#### [Exercise details]
In the data below, find the line that contains "M1971 636 1999 669 1974 690 1947 657Z" and the line that contains "M141 698 154 716 110 748 96 731Z". Copy both, plus every line between them, exactly.

======== Dataset excerpts

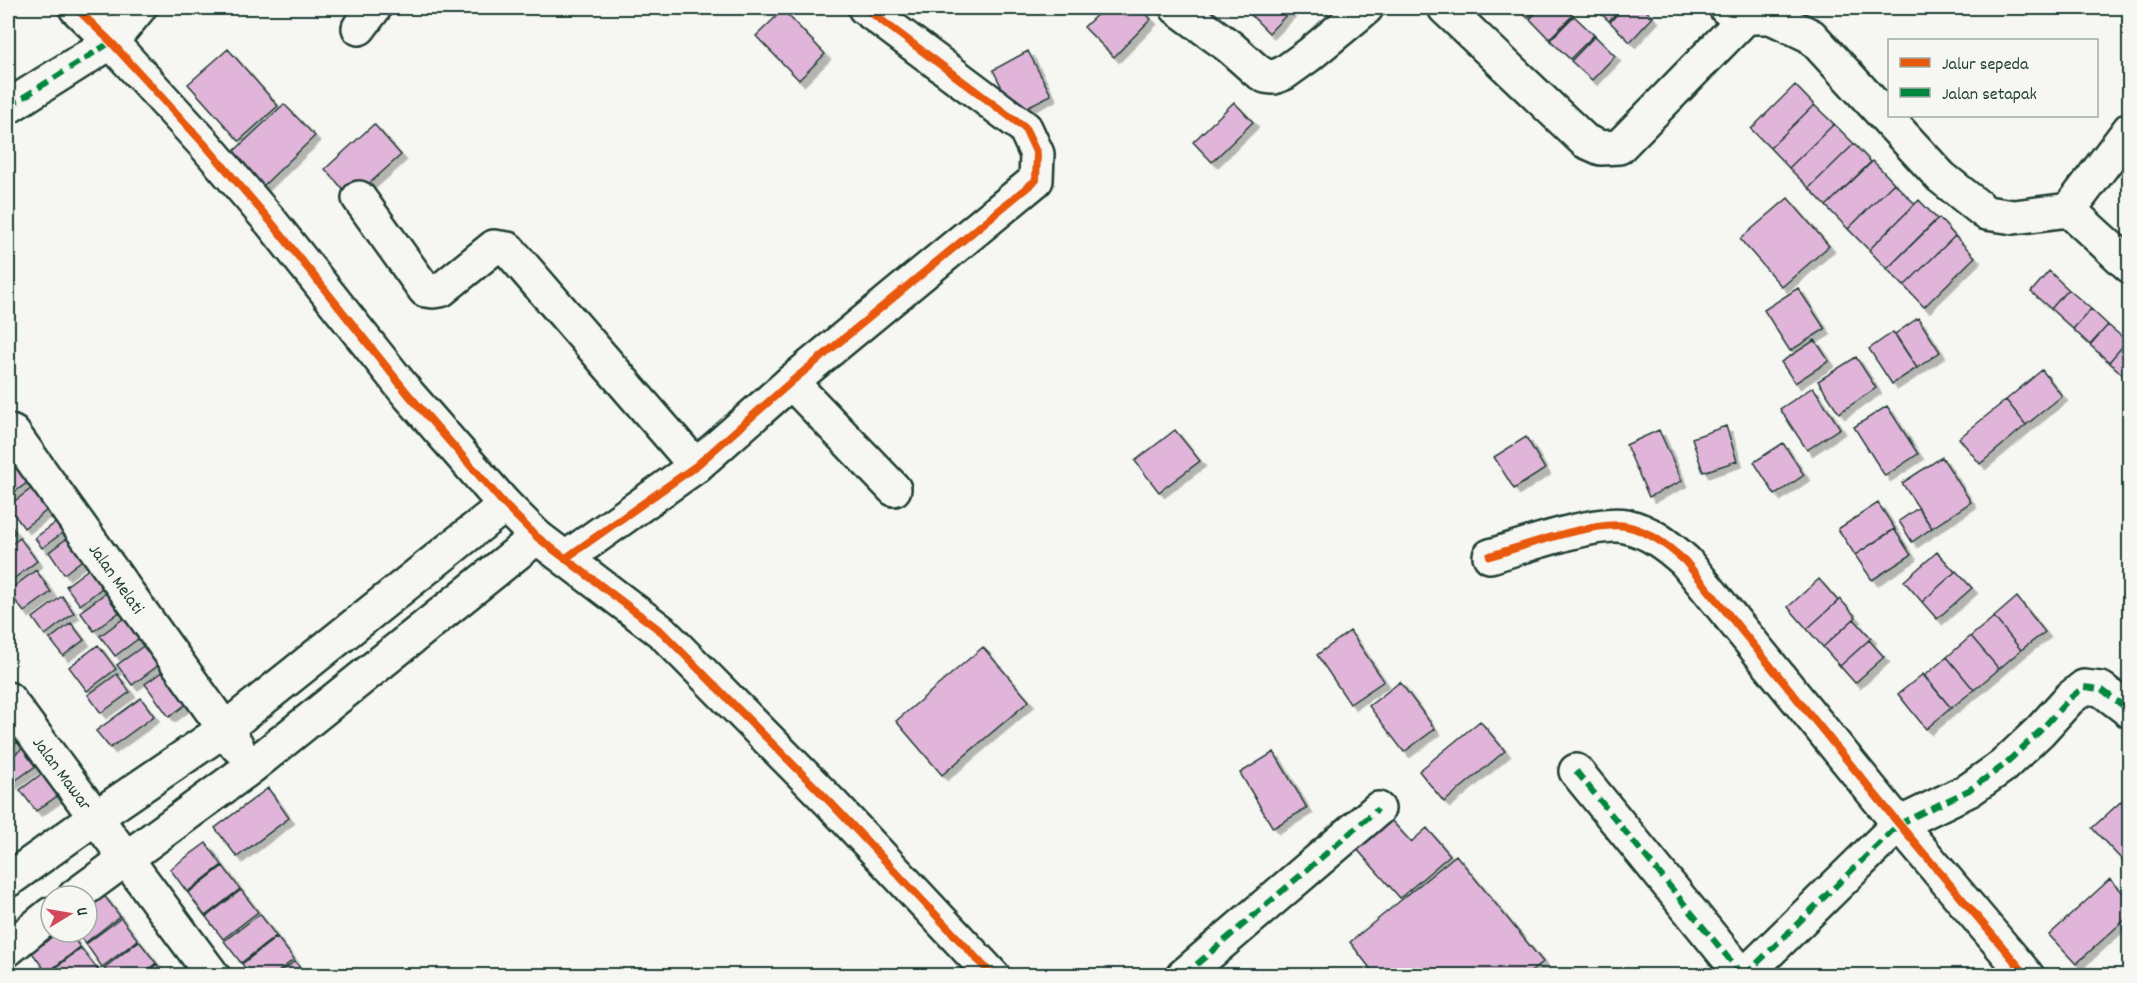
<svg xmlns="http://www.w3.org/2000/svg" width="2137" height="983" font-family="Dekko,sans-serif">
<style>
.building{fill:#e1b5d9;stroke:#1f3d34;stroke-width:1.5;filter:url(#shadow)}
.lines{fill:none;stroke-linecap:round;stroke-linejoin:round}
.minor-casing{stroke:#1f3d34;stroke-width:38}
.tertiary-casing{stroke:#1f3d34;stroke-width:38}
.minor{stroke:#f6f6f2;stroke-width:33}
.tertiary{stroke:#f6f6f2;stroke-width:33}
.quiet{stroke:#00873e;stroke-width:6;stroke-dasharray:12 6;stroke-linecap:butt}
.cycleway-casing{stroke:#f6f6f2;stroke-width:11}
.cycleway{stroke:#e8590c;stroke-width:8}
.labels{text-anchor:middle;stroke-width:6;stroke-linejoin:round;paint-order:stroke}
.street-label{font-size:18px;fill:#1f3d34;stroke:#f6f6f2}
</style>
<defs>
<filter id="shadow"><feDropShadow dx="5.5" dy="5.5" stdDeviation="0" flood-color="#0004"/></filter>
</defs>
<rect width="100%" height="100%" fill="#f6f6f2"/>
<filter id="ink" filterUnits="userSpaceOnUse"><feTurbulence type="fractalNoise" baseFrequency=".0167" numOctaves="2"/><feDisplacementMap in="SourceGraphic" scale="12" xChannelSelector="R" yChannelSelector="G"/><feConvolveMatrix kernelMatrix="1 2 1 2 8 2 1 2 1" color-interpolation-filters="sRGB"/></filter>
<g filter="url(#ink)">
<path class="building" d="M1104 8H1140L1151 19 1114 57 1084 27Z
M1256 8H1291L1292 9 1269 33 1250 14Z
M1517 8H1539L1528 18Z
M1541 8H1565L1573 15 1549 39 1530 19Z
M1595 8H1622L1609 21Z
M1623 8H1643L1653 17 1630 42 1610 22Z
M783 10 825 54 799 80 756 36Z
M1574 16 1594 35 1570 59 1550 40Z
M1595 36 1615 56 1592 80 1571 61Z
M228 49 278 106 239 141 188 84Z
M1028 51 1051 95 1015 113 993 70Z
M1795 85 1814 105 1770 148 1751 129Z
M1234 102 1253 122 1212 162 1193 142Z
M284 104 315 136 263 186 232 153Z
M1814 105 1834 124 1789 168 1770 148Z
M374 124 401 155 352 199 325 169Z
M1834 124 1854 144 1809 188 1789 168Z
M1854 144 1871 162 1826 206 1809 188Z
M1873 161 1894 183 1848 229 1826 206Z
M1894 183 1915 204 1869 250 1848 229Z
M1788 198 1829 246 1782 287 1740 239Z
M1919 200 1937 219 1887 269 1869 250Z
M1939 218 1955 236 1904 286 1887 269Z
M1955 236 1975 257 1924 307 1904 286Z
M2049 271 2068 289 2051 309 2031 292Z
M1798 288 1825 329 1790 351 1764 310Z
M2068 289 2091 309 2073 329 2051 309Z
M2091 309 2108 325 2090 345 2073 329Z
M1918 318 1940 352 1917 368 1895 334Z
M2108 325 2127 341 2109 362 2090 345Z
M1893 332 1917 368 1892 384 1869 349Z
M1815 340 1829 361 1795 383 1781 362Z
M2127 341 2130 344V365L2122 374 2109 362Z
M1856 357 1876 388 1839 413 1818 381Z
M2130 365V380L2122 374Z
M2042 370 2062 396 2026 425 2006 400Z
M1813 387 1840 428 1807 450 1780 409Z
M2006 400 2026 425 1980 464 1959 438Z
M1887 406 1918 454 1885 476 1854 427Z
M1726 426 1737 461 1703 472 1692 438Z
M1175 430 1200 461 1159 492 1135 461Z
M1659 430 1682 481 1649 497 1626 445Z
M1526 437 1545 469 1514 489 1494 457Z
M1783 443 1804 475 1775 495 1754 462Z
M1942 457 1971 502 1932 528 1902 483Z
M19 461 32 479 8 497V470Z
M39 483 55 504 24 528 8 506Z
M1878 503 1895 529 1855 555 1838 529Z
M1918 508 1932 528 1912 542 1899 521Z
M62 518 69 528 42 548 35 538Z
M8 522 15 532 8 538Z
M1894 529 1911 555 1872 580 1855 555Z
M78 530 94 551 64 574 49 552Z
M20 538 37 561 8 583V547Z
M1937 552 1955 572 1922 602 1904 581Z
M102 559 115 578 80 605 66 586Z
M36 570 51 592 24 612 8 591Z
M1956 571 1972 588 1937 619 1922 602Z
M1819 579 1838 601 1807 629 1788 607Z
M115 586 129 605 94 631 80 612Z
M62 596 74 613 45 635 33 618Z
M2017 597 2045 632 2021 650 1994 617Z
M1840 599 1856 617 1823 647 1807 629Z
M131 613 146 633 115 656 100 636Z
M1994 617 2021 650 1999 669 1971 636Z
M1854 619 1871 638 1840 666 1823 647Z
M71 623 84 640 63 656 50 639Z
M1350 631 1384 681 1350 704 1317 655Z
M1971 636 1999 669 1974 690 1947 657Z
M1869 640 1884 657 1855 683 1840 666Z
M149 642 163 662 132 685 117 665Z
M98 645 116 669 87 691 69 667Z
M983 647 1029 701 942 775 896 721Z
M1947 657 1974 690 1951 708 1924 676Z
M170 666 193 699 169 717 145 684Z
M117 674 130 692 101 713 88 695Z
M1923 674 1951 708 1926 729 1898 694Z
M1400 682 1435 729 1404 752 1369 706Z
M141 698 154 716 110 748 96 731Z
M1480 721 1505 751 1444 802 1419 771Z
M8 723 20 740 8 750Z
M24 747 37 765 9 785 8 783V760Z
M1274 752 1307 808 1273 828 1240 773Z
M44 772 60 794 36 811 20 790Z
M268 788 289 818 237 857 215 828Z
M2127 796 2130 798V855L2123 861 2092 828Z
M1390 819 1411 842 1427 828 1450 855 1400 898 1356 848Z
M206 843 222 865 187 892 170 869Z
M1456 855 1543 962 1526 976H1376L1350 942Z
M223 866 240 889 205 916 188 893Z
M2110 879 2130 900V915L2076 964 2049 935Z
M241 890 258 912 223 939 206 917Z
M103 894 120 916 85 943 76 932H87V906Z
M260 914 276 936 241 963 224 941Z
M121 918 138 940 102 967 86 944Z
M54 932H69L80 947 47 973 30 950Z
M277 937 294 959 273 976H251L242 964Z
M139 941 156 963 140 976H110L104 968Z
M81 948 98 970 91 976H49L48 974Z
M295 961 306 976H276Z
M157 964 165 976H142Z"/>
<g class="lines">
<g class="minor-casing">
<g id="minor">
<path d="M1177 8 1230 47 1257 71 1265 76 1274 77 1284 73 1309 55 1366 8"/>
<path d="M1445 8 1585 141 1601 148 1619 147 1746 17"/>
<path d="M1726 8 1746 17H1771L1811 36 1941 177 1986 213 2014 217 2069 210 2130 266"/>
<path d="M359 28 374 8"/>
<path d="M8 107 111 42 139 8"/>
<path d="M359 198 425 290 433 291 441 290 494 247 508 249 696 466"/>
<path d="M2069 210 2130 129"/>
<path d="M791 382 894 489"/>
<path id="s1" d="M8 431 13 433 237 746"/>
<path d="M1490 556C1521 547 1596 520 1626 526 1649 531 1667 545 1685 561L1899 824 2027 976"/>
<path d="M566 558 696 466 791 382 1036 180 1037 154 1025 128 865 8"/>
<path id="s2" d="M8 699 213 976"/>
<path d="M1576 771 1743 976"/>
<path d="M8 880 96 817 225 729 505 505"/>
<path d="M75 896 251 767 537 537"/>
<path d="M8 949 51 914"/>
<path d="M1183 976 1378 809"/>
<path d="M1744 976 1899 824 1969 790 2003 766 2040 731 2069 699 2084 687 2101 689 2130 711"/>
</g>
</g>
<g class="tertiary-casing">
<path id="tertiary" d="M76 8 111 42 206 146 271 222 408 394 505 505 537 537 662 632 831 803 993 976"/>
</g>
<use href="#minor" class="minor"/>
<use href="#tertiary" class="tertiary"/>
<path class="quiet" d="M8 107 111 42
M1576 771 1743 976
M1183 976 1378 809
M1744 976 1899 824 1969 790 2003 766 2040 731 2069 699 2084 687 2101 689 2130 711"/>
<g class="cycleway-casing">
<path id="cycleway" d="M76 8 111 42 206 146 271 222 408 394 505 505 537 537 662 632 831 803 993 976
M1490 556C1521 547 1596 520 1626 526 1649 531 1667 545 1685 561L1899 824 2027 976
M566 558 696 466 791 382 1036 180 1037 154 1025 128 865 8"/>
</g>
<use href="#cycleway" class="cycleway"/>
</g>
</g>
<g class="labels">
<g class="street-label">
<text dy="6" stroke="none"><textPath href="#s1" startOffset="184">Jalan Melati</textPath></text>
<text dy="6" stroke="none"><textPath href="#s2" startOffset="92">Jalan Mawar</textPath></text>
</g>
</g>
<rect width="2137" height="983" fill="none" stroke="#f6f6f2" stroke-width="30"/>
<rect x="15" y="15" width="2107" height="953" fill="none" stroke="#1f3d34" stroke-width="2" filter="url(#ink)"/>
<rect x="1888" y="39" width="210" height="78" fill="#f6f6f2" stroke="#a0aca6" stroke-width="1.5"/>
<rect x="1900" y="58" width="30" height="9" fill="#e8590c" stroke="#a0aca6" stroke-width="1.5"/>
<text x="1942" y="69" font-size="18" fill="#1f3d34">Jalur sepeda</text>
<rect x="1900" y="88" width="30" height="9" fill="#00873e" stroke="#a0aca6" stroke-width="1.5"/>
<text x="1942" y="99" font-size="18" fill="#1f3d34">Jalan setapak</text>
<g transform="translate(69 914) rotate(79)"><circle r="28" fill="#f6f6f2" stroke="#a0aca6" stroke-width="1.5"/>
<path d="M0-4.5L10 22L0 15L-10 22Z" fill="#d1495b"/>
<text y="-9" font-size="16" font-weight="bold" text-anchor="middle" fill="#1f3d34">U</text>
</g>
</svg>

================

#### [Solution to this exercise]
M1971 636 1999 669 1974 690 1947 657Z
M1869 640 1884 657 1855 683 1840 666Z
M149 642 163 662 132 685 117 665Z
M98 645 116 669 87 691 69 667Z
M983 647 1029 701 942 775 896 721Z
M1947 657 1974 690 1951 708 1924 676Z
M170 666 193 699 169 717 145 684Z
M117 674 130 692 101 713 88 695Z
M1923 674 1951 708 1926 729 1898 694Z
M1400 682 1435 729 1404 752 1369 706Z
M141 698 154 716 110 748 96 731Z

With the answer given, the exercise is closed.